* **Stored dataset items**
——
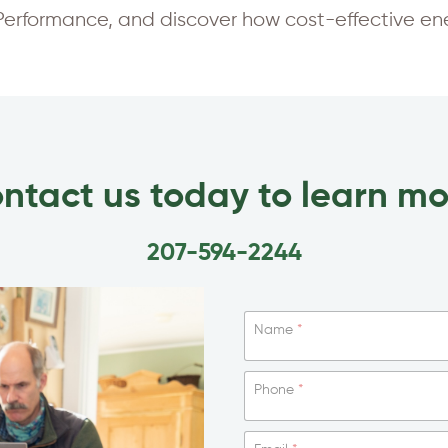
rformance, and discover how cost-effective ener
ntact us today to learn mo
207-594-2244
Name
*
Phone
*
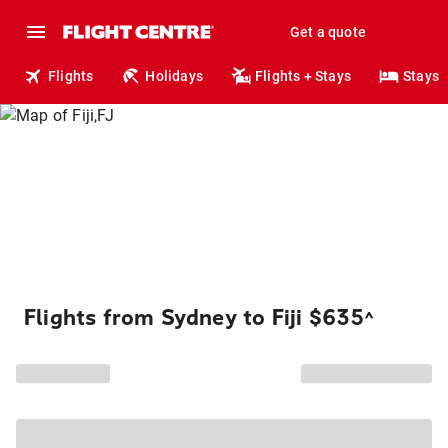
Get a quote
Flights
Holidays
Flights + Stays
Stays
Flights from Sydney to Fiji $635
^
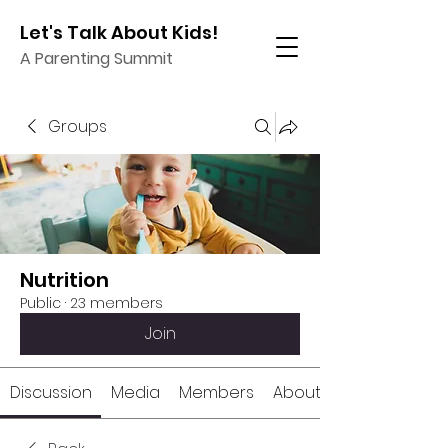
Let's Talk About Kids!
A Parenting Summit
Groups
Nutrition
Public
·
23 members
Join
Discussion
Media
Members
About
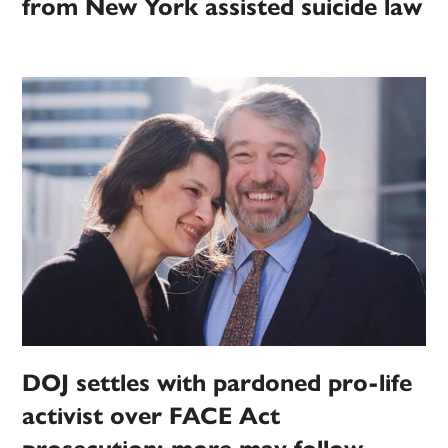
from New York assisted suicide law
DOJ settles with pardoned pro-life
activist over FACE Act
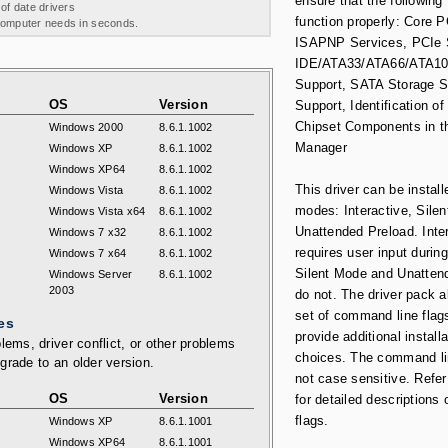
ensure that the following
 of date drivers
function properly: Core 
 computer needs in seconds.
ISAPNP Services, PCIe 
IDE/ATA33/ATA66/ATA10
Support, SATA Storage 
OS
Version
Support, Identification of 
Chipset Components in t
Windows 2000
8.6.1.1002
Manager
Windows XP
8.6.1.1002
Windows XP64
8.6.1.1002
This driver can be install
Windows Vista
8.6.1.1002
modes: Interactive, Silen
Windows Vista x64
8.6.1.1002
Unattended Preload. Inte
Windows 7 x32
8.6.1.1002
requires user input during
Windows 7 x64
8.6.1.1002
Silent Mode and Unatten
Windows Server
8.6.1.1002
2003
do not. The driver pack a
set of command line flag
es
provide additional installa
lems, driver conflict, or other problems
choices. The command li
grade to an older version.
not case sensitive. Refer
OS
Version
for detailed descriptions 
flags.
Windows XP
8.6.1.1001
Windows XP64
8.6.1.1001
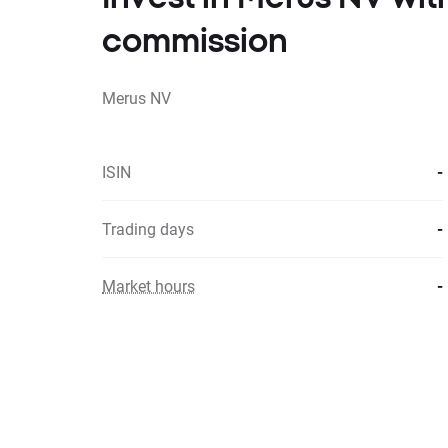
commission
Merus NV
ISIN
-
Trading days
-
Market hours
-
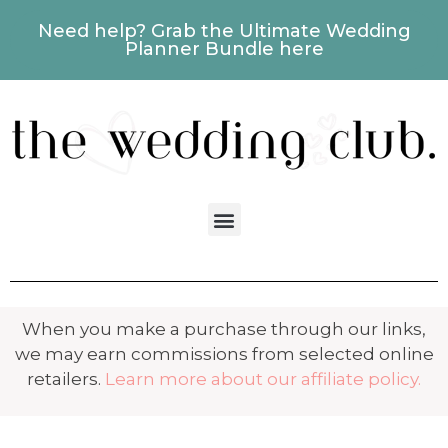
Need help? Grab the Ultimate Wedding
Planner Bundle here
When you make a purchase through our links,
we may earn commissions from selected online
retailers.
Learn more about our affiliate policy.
——
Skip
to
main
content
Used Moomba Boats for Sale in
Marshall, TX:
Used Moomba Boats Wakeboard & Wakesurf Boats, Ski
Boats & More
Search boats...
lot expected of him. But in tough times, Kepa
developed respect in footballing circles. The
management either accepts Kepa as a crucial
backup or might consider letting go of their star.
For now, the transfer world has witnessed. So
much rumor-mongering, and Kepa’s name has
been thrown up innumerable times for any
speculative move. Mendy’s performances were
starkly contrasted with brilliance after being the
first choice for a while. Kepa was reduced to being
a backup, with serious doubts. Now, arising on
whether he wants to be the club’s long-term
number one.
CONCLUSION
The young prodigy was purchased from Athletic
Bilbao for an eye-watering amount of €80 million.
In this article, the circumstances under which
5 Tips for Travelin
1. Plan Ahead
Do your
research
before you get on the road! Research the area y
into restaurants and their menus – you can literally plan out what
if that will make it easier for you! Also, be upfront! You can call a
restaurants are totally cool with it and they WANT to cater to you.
——
* **Task prompt**
In the part that opens with the line containing "Need help? Grab the Ultimate Wedding" and closes with the line containing "Learn more about our affiliate policy.", swap "Bundle" for "Kit" and write those lines out again with nothing else changed.

* **Expected output**
Need help? Grab the Ultimate Wedding
Planner Kit here
When you make a purchase through our links,
we may earn commissions from selected online
retailers.
Learn more about our affiliate policy.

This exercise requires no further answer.